__Work required__. Can you transcribe everything from "The Removal Rate" down to "still in it." in the Oklahoma foster care investigation below, word for word?

__Selected extract__.
Oklahoma: Under Federal Court Supervision — A Consent Decree That Changed Nothing
Thirteen years of federal oversight, a consent decree declared fulfilled, and a $3.75 billion managed care handoff to the same corporation that keeps showing up in every state we examine
Investigation by Project Milk Carton
Oklahoma: Under Federal Court Supervision
Oklahoma is the first state in this series that was under active federal court supervision when the managed care transition happened. The D.G. v. Yarbrough consent decree - born from a class action lawsuit alleging the state allowed abuse of children in its care - governed Oklahoma's child welfare system for thirteen years, from 2012 to March 2025. Three court-appointed monitors issued semi-annual reports. Thirty performance measures tracked everything from caseload ratios to shelter use.
In March 2025, a federal judge declared the state had fulfilled its obligations and terminated the consent decree.
Eleven months earlier - in April 2024 - Oklahoma had quietly launched SoonerSelect, a $3.75 billion Medicaid managed care program that handed the healthcare of every foster child in the state to a single corporation: Oklahoma Complete Health, a wholly owned subsidiary of Centene Corporation.
The federal oversight ended. The corporate revenue stream began. The timing was not coincidental. It was structural.
The Removal Rate
Oklahoma removes children from their families at a rate 55% above the national average.
The numbers from AFCARS and the CFSR Round 4 review:
The racial disproportionality is among the most severe we have documented. Children of two or more races enter Oklahoma foster care at nearly five times the national rate. Native American children - in a state with 39 federally recognized tribes, the most of any state - are overrepresented in foster care by a factor of 3.9.
Oklahoma's foster care population peaked at approximately 11,500 children in 2014. Under the Pinnacle Plan consent decree, it dropped to roughly 5,800 by October 2024. That decline is real. The question is where those 5,700 children went - and whether the system that remains is any better for the children still in it.
The Consent Decree: Thirteen Years, Zero Outcomes Met
The D.G. v. Henry lawsuit was filed in 2008 by Children's Rights, a national advocacy organization, alleging that Oklahoma DHS allowed abuse of children under its care, maintained overcrowded shelters, and failed to provide secure long-term placements. The settlement produced the Pinnacle Plan in 2012 - a five-year reform roadmap with 30 measurable targets across foster care safety, resource homes, worker contacts, shelter use, and caseloads.

__Excerpted data__.
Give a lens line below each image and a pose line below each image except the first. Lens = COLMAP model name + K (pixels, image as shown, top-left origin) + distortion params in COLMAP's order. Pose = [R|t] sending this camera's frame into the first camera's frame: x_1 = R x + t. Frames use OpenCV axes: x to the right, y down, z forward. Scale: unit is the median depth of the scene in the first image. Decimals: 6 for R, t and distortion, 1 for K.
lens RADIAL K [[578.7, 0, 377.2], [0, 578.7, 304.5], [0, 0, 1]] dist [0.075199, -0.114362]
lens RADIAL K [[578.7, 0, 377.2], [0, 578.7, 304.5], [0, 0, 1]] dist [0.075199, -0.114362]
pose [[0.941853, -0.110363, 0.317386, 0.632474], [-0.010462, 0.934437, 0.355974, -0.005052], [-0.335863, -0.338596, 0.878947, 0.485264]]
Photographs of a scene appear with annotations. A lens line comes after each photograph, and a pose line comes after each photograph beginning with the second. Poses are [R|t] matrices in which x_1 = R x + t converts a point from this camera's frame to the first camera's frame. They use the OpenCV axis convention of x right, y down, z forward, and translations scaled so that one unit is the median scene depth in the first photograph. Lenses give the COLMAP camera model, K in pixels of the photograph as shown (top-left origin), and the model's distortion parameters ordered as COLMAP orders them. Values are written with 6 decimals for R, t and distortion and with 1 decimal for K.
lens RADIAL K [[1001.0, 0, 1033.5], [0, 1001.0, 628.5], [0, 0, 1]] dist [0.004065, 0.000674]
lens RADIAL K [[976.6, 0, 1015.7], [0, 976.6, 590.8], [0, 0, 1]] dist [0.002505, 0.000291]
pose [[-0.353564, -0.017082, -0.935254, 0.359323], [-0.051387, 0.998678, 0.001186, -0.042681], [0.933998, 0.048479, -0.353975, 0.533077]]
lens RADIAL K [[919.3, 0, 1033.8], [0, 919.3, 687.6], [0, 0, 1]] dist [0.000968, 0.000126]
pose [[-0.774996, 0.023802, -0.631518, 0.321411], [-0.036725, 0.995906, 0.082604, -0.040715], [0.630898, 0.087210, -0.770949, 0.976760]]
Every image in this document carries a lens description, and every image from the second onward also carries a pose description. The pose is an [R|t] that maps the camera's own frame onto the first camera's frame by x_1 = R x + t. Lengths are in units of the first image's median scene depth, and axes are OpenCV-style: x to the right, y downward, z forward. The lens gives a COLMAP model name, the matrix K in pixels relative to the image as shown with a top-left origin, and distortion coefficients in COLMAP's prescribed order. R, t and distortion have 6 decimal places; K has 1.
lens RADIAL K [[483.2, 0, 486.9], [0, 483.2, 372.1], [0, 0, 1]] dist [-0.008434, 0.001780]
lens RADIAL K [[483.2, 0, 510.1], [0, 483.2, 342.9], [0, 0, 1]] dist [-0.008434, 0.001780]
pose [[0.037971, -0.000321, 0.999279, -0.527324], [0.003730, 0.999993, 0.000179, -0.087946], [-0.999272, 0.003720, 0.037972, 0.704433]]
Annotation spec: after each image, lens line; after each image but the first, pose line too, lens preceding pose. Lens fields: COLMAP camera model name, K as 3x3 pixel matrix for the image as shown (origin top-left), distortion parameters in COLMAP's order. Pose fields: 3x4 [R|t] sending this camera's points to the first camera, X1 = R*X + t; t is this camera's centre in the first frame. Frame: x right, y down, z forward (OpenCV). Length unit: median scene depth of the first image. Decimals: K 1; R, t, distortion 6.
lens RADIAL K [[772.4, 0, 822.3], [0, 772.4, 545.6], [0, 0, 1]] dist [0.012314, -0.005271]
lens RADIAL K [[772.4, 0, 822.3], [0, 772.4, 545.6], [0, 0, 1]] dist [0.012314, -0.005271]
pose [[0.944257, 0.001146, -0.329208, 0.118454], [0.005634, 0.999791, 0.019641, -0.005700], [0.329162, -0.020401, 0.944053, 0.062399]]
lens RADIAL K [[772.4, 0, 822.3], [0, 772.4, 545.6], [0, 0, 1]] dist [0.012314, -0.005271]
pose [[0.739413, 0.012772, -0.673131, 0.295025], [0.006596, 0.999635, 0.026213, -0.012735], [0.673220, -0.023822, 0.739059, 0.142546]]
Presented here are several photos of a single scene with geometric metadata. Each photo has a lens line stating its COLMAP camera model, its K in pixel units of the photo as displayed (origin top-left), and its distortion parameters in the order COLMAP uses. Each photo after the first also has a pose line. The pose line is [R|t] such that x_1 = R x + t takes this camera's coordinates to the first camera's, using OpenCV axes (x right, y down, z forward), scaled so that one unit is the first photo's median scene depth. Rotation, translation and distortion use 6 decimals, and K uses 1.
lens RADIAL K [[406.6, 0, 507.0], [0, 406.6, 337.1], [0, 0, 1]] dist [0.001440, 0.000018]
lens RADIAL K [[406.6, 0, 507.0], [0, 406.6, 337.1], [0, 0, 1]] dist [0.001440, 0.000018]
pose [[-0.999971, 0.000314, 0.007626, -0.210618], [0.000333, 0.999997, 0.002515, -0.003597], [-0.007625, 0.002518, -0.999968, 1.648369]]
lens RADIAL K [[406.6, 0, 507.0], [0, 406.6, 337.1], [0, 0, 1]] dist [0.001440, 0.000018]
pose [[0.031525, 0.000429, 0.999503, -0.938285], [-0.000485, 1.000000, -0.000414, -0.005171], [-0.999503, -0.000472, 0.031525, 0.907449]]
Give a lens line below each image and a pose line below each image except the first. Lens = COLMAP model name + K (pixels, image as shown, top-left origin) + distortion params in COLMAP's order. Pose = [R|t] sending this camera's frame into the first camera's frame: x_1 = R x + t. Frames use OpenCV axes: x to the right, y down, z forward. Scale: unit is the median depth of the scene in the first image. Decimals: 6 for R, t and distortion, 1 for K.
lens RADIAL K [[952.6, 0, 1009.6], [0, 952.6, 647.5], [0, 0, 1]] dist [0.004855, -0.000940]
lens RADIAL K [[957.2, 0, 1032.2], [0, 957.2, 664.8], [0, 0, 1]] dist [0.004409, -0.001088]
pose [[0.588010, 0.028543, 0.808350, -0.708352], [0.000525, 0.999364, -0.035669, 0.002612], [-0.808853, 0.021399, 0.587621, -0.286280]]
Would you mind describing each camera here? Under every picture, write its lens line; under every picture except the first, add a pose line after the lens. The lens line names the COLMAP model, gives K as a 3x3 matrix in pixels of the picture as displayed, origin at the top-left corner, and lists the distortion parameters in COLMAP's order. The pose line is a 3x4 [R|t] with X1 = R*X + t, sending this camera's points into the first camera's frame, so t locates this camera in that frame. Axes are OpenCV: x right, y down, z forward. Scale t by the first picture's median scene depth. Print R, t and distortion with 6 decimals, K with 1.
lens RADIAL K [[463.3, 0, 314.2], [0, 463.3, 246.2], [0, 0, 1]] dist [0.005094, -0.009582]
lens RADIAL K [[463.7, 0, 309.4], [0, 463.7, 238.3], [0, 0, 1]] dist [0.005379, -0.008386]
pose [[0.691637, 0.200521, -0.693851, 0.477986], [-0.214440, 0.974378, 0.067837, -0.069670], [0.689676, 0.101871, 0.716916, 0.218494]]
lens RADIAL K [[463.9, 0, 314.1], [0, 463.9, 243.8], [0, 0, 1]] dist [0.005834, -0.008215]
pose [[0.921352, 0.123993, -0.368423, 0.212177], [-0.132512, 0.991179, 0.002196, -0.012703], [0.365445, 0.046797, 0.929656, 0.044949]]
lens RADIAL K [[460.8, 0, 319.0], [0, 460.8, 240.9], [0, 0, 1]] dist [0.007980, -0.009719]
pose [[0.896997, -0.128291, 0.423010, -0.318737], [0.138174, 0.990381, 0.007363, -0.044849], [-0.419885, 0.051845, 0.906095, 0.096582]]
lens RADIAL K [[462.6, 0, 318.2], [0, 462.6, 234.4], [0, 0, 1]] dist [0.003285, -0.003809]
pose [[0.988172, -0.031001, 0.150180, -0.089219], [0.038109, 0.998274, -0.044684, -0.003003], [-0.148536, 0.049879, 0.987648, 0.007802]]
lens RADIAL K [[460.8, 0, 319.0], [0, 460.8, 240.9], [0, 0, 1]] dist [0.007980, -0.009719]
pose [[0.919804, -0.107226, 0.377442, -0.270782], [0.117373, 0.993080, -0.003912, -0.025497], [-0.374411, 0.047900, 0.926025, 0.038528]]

__Result of the task__.
The Removal Rate
Oklahoma removes children from their families at a rate 55% above the national average.
The numbers from AFCARS and the CFSR Round 4 review:
The racial disproportionality is among the most severe we have documented. Children of two or more races enter Oklahoma foster care at nearly five times the national rate. Native American children - in a state with 39 federally recognized tribes, the most of any state - are overrepresented in foster care by a factor of 3.9.
Oklahoma's foster care population peaked at approximately 11,500 children in 2014. Under the Pinnacle Plan consent decree, it dropped to roughly 5,800 by October 2024. That decline is real. The question is where those 5,700 children went - and whether the system that remains is any better for the children still in it.